For numbers, you could put arrays ir order, as follows (as you probably know):
int intcmp(int a, int b) {
return (a < b)? -1: ((a > b)? +1: 0);
}
int main(void) {
int a[5] = {3, 4, 22, -13, 9};
for (int i = 0; i < 5; i++) {
for (int j = i+1; j < 5; j++)
if (intcmp(a[i], a[j]) > 0) {
int temp = a[i];
a[i] = a[j];
a[j] = temp;
}
printf("%d ", a[i]);
}
}
The only thing that has changed now is that you have strings intead integers.
So, you have to consider an array of strings:
char *a[] = {"Florida", "Oregon", "Califoria", "Georgia"};
Then, you have to change the type of temp to char*,
and finally you put the function strcmp() instead of intcmp().
The function strcmp(s1, s2) (from < string.h >)

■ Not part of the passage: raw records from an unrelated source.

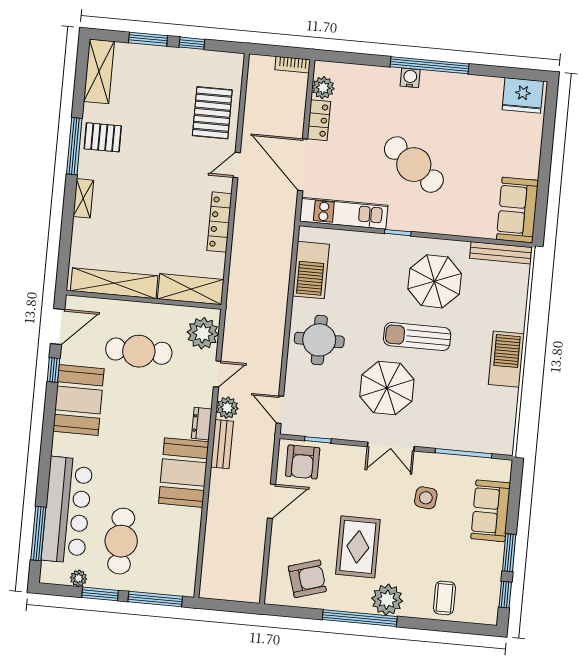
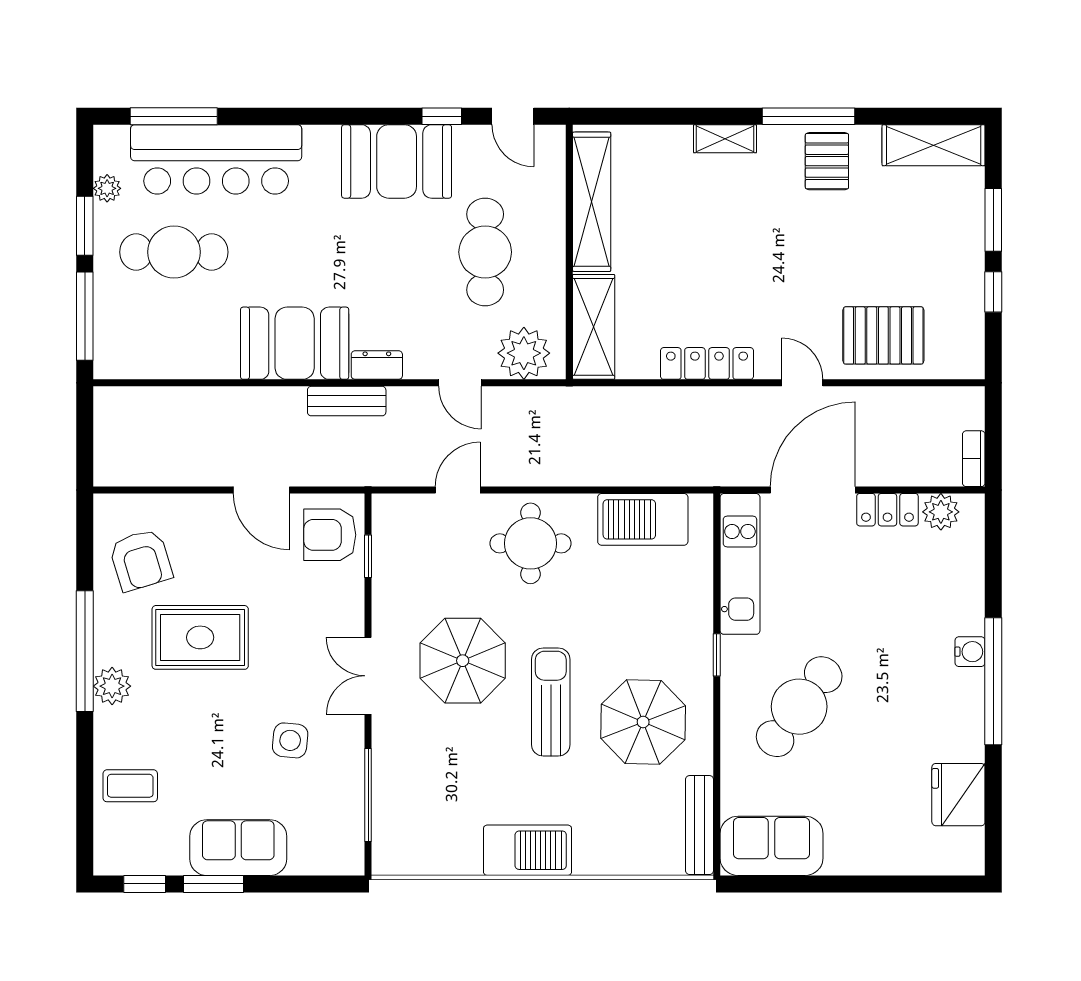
fridge: (523, 95) -> (958, 795), moved
cafe table: (414, 165) -> (799, 707), moved
door: (58, 326) -> (513, 116), width x0.73
plant: (227, 408) -> (407, 404), removed
door: (280, 410) -> (458, 490), moved
sofa: (491, 511) -> (238, 848), moved
plant: (387, 600) -> (112, 686), width x0.73, depth x0.73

returns a number < 0 if s1 is a string "less than" s2, == 0 if s1 is
"equal to" s2, and > 1 else.
The program looks like this:
#include <stdio.h>
#include <string.h>
int main(void) {
char *a[] = {"Florida", "Oregon", "Califoria", "Georgia"};
for (int i = 0; i < 4; i++) {
for (int j = i+1; j < 4; j++)
if (strcmp(a[i], a[j]) > 0) {
char* temp = a[i];
a[i] = a[j];
a[j] = temp;
}
printf("%s ", a[i]);
}
getchar();
return 0;
}
Note that for the printf() sentence, we have changed "%d " by "%s ", in order to properly show strings.

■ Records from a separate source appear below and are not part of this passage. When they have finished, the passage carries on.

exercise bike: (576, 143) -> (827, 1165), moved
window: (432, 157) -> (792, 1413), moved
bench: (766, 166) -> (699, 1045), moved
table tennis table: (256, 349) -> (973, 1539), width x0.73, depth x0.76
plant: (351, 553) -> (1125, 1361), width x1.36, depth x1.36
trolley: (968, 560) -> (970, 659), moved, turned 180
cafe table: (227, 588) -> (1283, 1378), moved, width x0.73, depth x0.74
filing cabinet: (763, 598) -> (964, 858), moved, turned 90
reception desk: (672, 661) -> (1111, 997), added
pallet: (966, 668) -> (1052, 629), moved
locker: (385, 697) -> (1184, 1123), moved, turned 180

Final comment: When you program a better algorithm, like quick-sort, it is enough that you change the comparisson function, because the algorithm it is the same, in despite of the type of data you are comparing.
Remark: I have used a "tricky" method. As you can see, I have defined the variable a as a pointer to string. The initializer has taken a constant array of strings and then initialized the variable a with it. The variable a now can be safely treated and indexed as an array of exactly 4 pointer-to-strings.
That is the reason why the "swap" works fine in the double-for algorithm: The memory addresses are swapped instead the entire strings.
Steps you likely should take:
Populate array with state names
Create method to swap two states in place in the array
At this point you have all the tools necessary to use strcmp to implement any sorting algorithm you choose
Most sorting methods rely on two things.
Being able to rearrange a list (i.e. swap)
Being able to compare items in list to see if they should be swapped
I would work on getting those two things working correctly and the rest should just be learning a particular sorting algorithm
Beware of a little headaching problem: Strings are sorted by ascii numeric representations, so if you sort alphabetically like this, any capital letter will come before a lowercase letter e.g. "alpha", "beta", "gamma", "Theta" will be sorted as:
Theta, alpha, beta, gamma
When it comes to the sample array you have listed here the simple algorithm mentioned earlier might actually be the most efficient. The algorithm I'm referring to is the one where you start with the first element and then compare it to the others and substitute with the smallest you find and then going to the next element to do the same only dont compare it to the already sorted elements.
While this algorithm has an execution time of O(n^2). Where n is the number of elements in the array. It will usually be faster than something like quick sort (execution time O(n*log(n)) for smaller arrays. The reason being that quick sort has more overhead. For larger arrays quick sort will serve you better than the other method, which if memory serves me right is called substitution sort although I see it mentioned as "double for" in a different answer.